47 The Tribunal expressly found that Mr Dunasemant's relationships with members of the Australian community were 'strong and palpable'. The finding was made in the context of his relationship with his family in Australia. Having made that finding, the clear inference is that his mother would suffer emotional hardship if he is removed from Australia.
48 Against the contingency that the Tribunal transcript is not received as further evidence on the appeal, Senior Counsel for Mr Dunasemant submitted that regardless of whether direct evidence in the form of the transcript was admitted on the appeal, it is self-evident that Ms Dunasemant would be adversely impacted by the non-revocation in circumstances where there is no suggestion of estrangement between her and her son. Indeed, the evidence is to the contrary. Ms Dunasemant turned up to support her son. Notwithstanding the transcript is not in evidence, the fact that she attended and gave evidence before the Tribunal was not in issue. She also provided a statement in support of him. Accordingly, it was submitted that as a matter of ordinary human experience, absent evidence to the contrary, and even without evidence, there was sufficient material from which the Tribunal would infer that there would be at least significant emotional hardship to Ms Dunasemant if her son was permanently excluded from Australia. In that context it was respectfully submitted that even on the material before the primary judge, the emotional harm to Ms Dunasemant was self-evident as a matter of ordinary human experience and therefore to conclude that the prospect of consideration of that issue as having no possible effect on the outcome or as being fanciful was wrong.

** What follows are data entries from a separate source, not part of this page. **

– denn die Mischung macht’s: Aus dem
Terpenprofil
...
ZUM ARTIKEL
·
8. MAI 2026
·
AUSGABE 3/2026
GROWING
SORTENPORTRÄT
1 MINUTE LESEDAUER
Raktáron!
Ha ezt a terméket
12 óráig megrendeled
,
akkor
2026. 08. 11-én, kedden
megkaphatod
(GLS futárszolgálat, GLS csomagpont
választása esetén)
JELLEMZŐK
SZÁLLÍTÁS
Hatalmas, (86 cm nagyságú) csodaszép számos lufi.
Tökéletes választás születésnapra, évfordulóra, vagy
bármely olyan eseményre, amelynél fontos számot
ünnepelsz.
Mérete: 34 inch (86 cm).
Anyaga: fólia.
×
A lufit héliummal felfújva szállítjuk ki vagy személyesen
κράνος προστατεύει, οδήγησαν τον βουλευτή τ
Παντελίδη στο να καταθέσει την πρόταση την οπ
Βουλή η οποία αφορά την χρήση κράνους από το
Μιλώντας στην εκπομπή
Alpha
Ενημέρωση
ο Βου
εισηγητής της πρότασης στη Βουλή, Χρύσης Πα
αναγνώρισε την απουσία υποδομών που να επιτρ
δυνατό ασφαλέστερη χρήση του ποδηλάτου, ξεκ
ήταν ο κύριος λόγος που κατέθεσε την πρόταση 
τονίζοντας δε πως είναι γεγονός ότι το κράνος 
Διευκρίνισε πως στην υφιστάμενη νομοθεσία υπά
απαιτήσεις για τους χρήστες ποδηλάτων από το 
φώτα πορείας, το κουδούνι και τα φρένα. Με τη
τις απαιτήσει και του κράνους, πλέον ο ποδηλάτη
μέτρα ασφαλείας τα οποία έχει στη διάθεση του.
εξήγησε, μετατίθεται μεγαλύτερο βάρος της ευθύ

49 In concluding that the material in relation to the impact of non-revocation on Ms Dunasemant did not rise above bare assertion, the primary judge also relied on the Jones v Dunkel inference that any evidence that Ms Dunasemant could give would not have assisted her son. The primary judge drew that inference based on the absence of a reference by the Tribunal to Ms Dunasemant being asked a question on the effect her son's removal would have on her whereas the Tribunal did refer to Ms Dunasemant being asked about the effect on her grandchildren.
50 The absence of such a reference by the Tribunal might more readily be explained as another manifestation of the Tribunal overlooking, in its entirety, the whole topic of the impact of non-revocation on Ms Dunasemant, notwithstanding that it was a topic which the Tribunal was required to consider given that it was relevant and was the subject of representations made by Mr Dunasemant. The Tribunal's reference to Ms Dunasemant being asked a question about the impact on her grandchildren was in the context of the Tribunal expressly considering the best interests of minor children in Australia as a primary consideration under the Direction and one to which the Tribunal attached moderate weight.
51 Even if the inference drawn by the primary judge was available on the information to which the primary judge had regard, it cannot safely stand when the final two sentences of Ms Dunasemant's statement are read in the context of the statement as a whole.